In 1609, English sea explorer Henry Hudson and his ship, the Half Moon, reached present-day Delaware Bay.

In 1862, the Second Battle of Bull Run (also known as Second Manassas) began in Prince William County, Virginia, during the Civil War; the result was a Confederat­e victory.

In 1916, Italy declared war on Germany during World War I.

In 1922, the first-ever radio commercial aired on station WEAF in New York City; the 10-minute advertisem­ent was for the Queensboro Realty Co., which had paid a fee of $100.

In 1947, legendary bullfighte­r Manolete was fatally gored during a fight in Linares, Spain; he died early the next day at age 30.

In 1955, Emmett Till, a black teen-ager from Chicago, was abducted from his uncle's home in Money, Mississipp­i, by two white men after he had supposedly whistled at a white woman; he was found brutally slain three days later.

In 1963, more than 200,000 people listened as the Rev. Martin Luther King Jr. delivered his "I Have a Dream" speech in front of the Lincoln Memorial in Washington, D.C.

In 1968, police and anti-war demonstrat­ors clashed in the streets of Chicago as the Democratic National Convention nominated Hubert H. Humphrey for president.

In 1972, Mark Spitz of the United States won the first two of his seven gold medals at the Munich Olympics, finishing first in the 200-meter butterfly and anchoring the 400-meter freestyle relay. The Soviet women gymnasts won the team all-around.

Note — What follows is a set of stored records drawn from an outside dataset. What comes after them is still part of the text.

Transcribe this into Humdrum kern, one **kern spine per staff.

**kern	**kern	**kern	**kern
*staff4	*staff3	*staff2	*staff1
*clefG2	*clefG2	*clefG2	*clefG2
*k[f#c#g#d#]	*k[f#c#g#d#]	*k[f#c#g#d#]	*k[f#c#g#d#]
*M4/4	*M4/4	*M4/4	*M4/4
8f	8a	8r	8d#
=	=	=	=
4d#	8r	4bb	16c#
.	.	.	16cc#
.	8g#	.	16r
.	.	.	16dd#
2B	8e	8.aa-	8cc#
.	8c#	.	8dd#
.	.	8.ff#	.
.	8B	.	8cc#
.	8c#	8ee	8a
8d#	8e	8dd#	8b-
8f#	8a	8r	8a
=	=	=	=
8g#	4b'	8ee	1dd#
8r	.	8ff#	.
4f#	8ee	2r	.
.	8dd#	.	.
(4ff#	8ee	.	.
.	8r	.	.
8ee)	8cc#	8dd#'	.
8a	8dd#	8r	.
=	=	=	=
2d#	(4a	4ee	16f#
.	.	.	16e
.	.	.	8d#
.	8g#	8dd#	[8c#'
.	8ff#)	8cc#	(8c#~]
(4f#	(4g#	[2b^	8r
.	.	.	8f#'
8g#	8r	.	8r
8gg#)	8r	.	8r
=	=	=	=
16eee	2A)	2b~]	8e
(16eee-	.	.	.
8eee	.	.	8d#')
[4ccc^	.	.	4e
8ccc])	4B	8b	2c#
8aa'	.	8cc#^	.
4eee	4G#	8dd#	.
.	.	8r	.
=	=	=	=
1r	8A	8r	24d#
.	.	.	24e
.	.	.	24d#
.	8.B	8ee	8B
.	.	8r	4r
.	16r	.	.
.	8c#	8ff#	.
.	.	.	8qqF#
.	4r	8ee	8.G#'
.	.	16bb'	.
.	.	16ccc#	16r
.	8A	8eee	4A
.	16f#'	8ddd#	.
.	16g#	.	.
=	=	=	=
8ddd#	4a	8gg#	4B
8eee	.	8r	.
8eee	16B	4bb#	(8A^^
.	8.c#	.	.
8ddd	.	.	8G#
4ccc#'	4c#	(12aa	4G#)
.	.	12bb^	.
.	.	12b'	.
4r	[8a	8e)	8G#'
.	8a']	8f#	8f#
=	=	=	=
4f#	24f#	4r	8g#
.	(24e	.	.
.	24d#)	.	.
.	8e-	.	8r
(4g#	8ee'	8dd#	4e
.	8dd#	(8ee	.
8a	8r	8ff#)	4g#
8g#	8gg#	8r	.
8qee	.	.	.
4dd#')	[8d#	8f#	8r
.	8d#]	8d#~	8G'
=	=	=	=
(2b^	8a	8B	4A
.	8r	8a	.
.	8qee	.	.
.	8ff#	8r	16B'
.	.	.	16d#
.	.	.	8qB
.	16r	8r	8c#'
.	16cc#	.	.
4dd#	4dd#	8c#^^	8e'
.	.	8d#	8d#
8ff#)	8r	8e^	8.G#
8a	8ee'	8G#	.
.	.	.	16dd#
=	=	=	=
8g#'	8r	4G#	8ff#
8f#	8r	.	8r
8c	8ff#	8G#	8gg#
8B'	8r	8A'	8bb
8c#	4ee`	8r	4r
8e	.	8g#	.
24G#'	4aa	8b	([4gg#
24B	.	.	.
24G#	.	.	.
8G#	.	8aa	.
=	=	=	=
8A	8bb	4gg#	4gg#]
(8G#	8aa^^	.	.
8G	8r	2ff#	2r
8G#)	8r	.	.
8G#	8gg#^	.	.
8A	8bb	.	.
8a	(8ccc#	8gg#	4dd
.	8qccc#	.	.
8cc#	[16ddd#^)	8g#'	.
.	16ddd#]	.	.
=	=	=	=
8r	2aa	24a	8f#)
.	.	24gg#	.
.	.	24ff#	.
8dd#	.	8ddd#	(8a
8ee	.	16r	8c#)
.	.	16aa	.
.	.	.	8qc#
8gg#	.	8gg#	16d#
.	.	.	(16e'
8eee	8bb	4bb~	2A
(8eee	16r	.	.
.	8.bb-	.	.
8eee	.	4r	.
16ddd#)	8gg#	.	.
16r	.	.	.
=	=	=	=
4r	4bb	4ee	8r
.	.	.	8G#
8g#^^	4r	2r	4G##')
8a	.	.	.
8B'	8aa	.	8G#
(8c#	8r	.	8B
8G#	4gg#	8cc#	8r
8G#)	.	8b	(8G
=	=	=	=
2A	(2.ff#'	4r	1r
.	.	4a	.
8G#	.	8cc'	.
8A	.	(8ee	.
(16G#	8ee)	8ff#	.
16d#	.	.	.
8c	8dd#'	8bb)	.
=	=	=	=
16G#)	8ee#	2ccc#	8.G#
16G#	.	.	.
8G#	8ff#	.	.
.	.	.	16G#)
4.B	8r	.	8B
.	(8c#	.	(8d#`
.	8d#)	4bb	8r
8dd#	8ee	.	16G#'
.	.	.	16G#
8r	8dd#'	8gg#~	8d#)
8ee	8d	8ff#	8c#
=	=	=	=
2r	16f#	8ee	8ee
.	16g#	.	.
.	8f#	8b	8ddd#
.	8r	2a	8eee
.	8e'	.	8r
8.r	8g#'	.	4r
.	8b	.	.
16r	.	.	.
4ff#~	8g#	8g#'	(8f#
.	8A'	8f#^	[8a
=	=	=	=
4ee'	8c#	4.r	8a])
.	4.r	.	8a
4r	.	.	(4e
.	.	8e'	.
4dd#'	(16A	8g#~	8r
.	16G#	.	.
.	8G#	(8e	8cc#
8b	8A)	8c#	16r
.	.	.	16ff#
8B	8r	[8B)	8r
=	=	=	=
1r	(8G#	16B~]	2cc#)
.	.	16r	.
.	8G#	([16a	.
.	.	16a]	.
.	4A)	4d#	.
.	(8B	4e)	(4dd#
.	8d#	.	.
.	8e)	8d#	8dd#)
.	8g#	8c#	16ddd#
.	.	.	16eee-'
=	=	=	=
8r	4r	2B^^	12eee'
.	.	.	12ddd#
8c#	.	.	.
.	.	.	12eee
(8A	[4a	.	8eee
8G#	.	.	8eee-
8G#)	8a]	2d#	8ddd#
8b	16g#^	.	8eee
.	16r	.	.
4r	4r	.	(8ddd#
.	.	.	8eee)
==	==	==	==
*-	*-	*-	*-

In 1987, a fire damaged the Arcadia, Florida, home of Ricky, Robert and Randy Ray, three hemophilia­c brothers infected with AIDS whose court-ordered school attendance had sparked a local uproar. Academy Award-winning movie director John Huston died in Middletown, R.I., at age 81.

In 1988, 70 people were killed when three Italian stunt planes collided during an air show at the U.S. Air Base in Ramstein, West Germany.

In 1996, Democrats nominated President Bill Clinton for a second term at their national convention in Chicago. The troubled 15-year marriage of Britain's Prince Charles and Princess Diana officially ended with the issuing of a divorce decree.